* Try it
Your task is to copy all of the data exactly.

* Data for the task
-.-.-

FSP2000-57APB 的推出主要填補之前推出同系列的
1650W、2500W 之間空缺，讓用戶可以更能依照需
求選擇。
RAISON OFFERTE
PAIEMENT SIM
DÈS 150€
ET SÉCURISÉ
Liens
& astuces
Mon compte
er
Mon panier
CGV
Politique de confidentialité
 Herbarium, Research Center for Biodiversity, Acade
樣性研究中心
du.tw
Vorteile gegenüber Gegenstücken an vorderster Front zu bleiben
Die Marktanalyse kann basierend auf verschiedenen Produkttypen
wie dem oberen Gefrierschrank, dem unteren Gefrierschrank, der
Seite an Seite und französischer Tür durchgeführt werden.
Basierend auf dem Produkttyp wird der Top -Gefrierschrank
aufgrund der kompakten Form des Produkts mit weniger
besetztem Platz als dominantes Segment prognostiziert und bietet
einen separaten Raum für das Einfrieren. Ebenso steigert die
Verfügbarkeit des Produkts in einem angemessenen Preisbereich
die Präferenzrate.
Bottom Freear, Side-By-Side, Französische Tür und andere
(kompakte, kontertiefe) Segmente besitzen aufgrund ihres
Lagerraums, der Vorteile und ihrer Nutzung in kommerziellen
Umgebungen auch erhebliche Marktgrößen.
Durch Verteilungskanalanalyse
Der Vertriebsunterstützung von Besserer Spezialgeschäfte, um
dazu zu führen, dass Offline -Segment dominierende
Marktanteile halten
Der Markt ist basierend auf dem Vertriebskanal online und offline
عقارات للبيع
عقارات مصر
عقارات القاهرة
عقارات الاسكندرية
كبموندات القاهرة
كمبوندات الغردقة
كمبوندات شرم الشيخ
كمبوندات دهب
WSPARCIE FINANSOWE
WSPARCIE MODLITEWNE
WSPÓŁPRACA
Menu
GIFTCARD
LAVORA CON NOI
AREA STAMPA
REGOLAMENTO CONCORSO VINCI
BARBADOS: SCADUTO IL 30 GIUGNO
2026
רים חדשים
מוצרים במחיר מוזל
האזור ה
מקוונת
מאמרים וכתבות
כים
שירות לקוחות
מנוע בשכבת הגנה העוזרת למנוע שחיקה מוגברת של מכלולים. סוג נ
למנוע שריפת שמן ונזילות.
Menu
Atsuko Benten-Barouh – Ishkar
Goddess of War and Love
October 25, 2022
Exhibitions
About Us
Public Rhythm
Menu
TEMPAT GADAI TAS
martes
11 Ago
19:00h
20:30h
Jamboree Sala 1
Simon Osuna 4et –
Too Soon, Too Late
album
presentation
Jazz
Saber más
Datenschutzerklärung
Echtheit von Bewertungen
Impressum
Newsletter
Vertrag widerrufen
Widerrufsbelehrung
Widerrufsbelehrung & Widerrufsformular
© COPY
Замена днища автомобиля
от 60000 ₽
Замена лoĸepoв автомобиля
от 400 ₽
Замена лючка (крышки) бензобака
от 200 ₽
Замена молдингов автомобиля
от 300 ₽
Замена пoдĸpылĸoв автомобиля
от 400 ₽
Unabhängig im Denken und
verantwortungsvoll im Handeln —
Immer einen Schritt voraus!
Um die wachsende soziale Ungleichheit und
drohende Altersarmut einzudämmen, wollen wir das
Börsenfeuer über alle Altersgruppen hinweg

-.-.-

* Solution to the problem
FSP2000-57APB 的推出主要填補之前推出同系列的
1650W、2500W 之間空缺，讓用戶可以更能依照需
求選擇。
RAISON OFFERTE
PAIEMENT SIM
DÈS 150€
ET SÉCURISÉ
Liens
& astuces
Mon compte
er
Mon panier
CGV
Politique de confidentialité
 Herbarium, Research Center for Biodiversity, Acade
樣性研究中心
du.tw
Vorteile gegenüber Gegenstücken an vorderster Front zu bleiben
Die Marktanalyse kann basierend auf verschiedenen Produkttypen
wie dem oberen Gefrierschrank, dem unteren Gefrierschrank, der
Seite an Seite und französischer Tür durchgeführt werden.
Basierend auf dem Produkttyp wird der Top -Gefrierschrank
aufgrund der kompakten Form des Produkts mit weniger
besetztem Platz als dominantes Segment prognostiziert und bietet
einen separaten Raum für das Einfrieren. Ebenso steigert die
Verfügbarkeit des Produkts in einem angemessenen Preisbereich
die Präferenzrate.
Bottom Freear, Side-By-Side, Französische Tür und andere
(kompakte, kontertiefe) Segmente besitzen aufgrund ihres
Lagerraums, der Vorteile und ihrer Nutzung in kommerziellen
Umgebungen auch erhebliche Marktgrößen.
Durch Verteilungskanalanalyse
Der Vertriebsunterstützung von Besserer Spezialgeschäfte, um
dazu zu führen, dass Offline -Segment dominierende
Marktanteile halten
Der Markt ist basierend auf dem Vertriebskanal online und offline
عقارات للبيع
عقارات مصر
عقارات القاهرة
عقارات الاسكندرية
كبموندات القاهرة
كمبوندات الغردقة
كمبوندات شرم الشيخ
كمبوندات دهب
WSPARCIE FINANSOWE
WSPARCIE MODLITEWNE
WSPÓŁPRACA
Menu
GIFTCARD
LAVORA CON NOI
AREA STAMPA
REGOLAMENTO CONCORSO VINCI
BARBADOS: SCADUTO IL 30 GIUGNO
2026
רים חדשים
מוצרים במחיר מוזל
האזור ה
מקוונת
מאמרים וכתבות
כים
שירות לקוחות
מנוע בשכבת הגנה העוזרת למנוע שחיקה מוגברת של מכלולים. סוג נ
למנוע שריפת שמן ונזילות.
Menu
Atsuko Benten-Barouh – Ishkar
Goddess of War and Love
October 25, 2022
Exhibitions
About Us
Public Rhythm
Menu
TEMPAT GADAI TAS
martes
11 Ago
19:00h
20:30h
Jamboree Sala 1
Simon Osuna 4et –
Too Soon, Too Late
album
presentation
Jazz
Saber más
Datenschutzerklärung
Echtheit von Bewertungen
Impressum
Newsletter
Vertrag widerrufen
Widerrufsbelehrung
Widerrufsbelehrung & Widerrufsformular
© COPY
Замена днища автомобиля
от 60000 ₽
Замена лoĸepoв автомобиля
от 400 ₽
Замена лючка (крышки) бензобака
от 200 ₽
Замена молдингов автомобиля
от 300 ₽
Замена пoдĸpылĸoв автомобиля
от 400 ₽
Unabhängig im Denken und
verantwortungsvoll im Handeln —
Immer einen Schritt voraus!
Um die wachsende soziale Ungleichheit und
drohende Altersarmut einzudämmen, wollen wir das
Börsenfeuer über alle Altersgruppen hinweg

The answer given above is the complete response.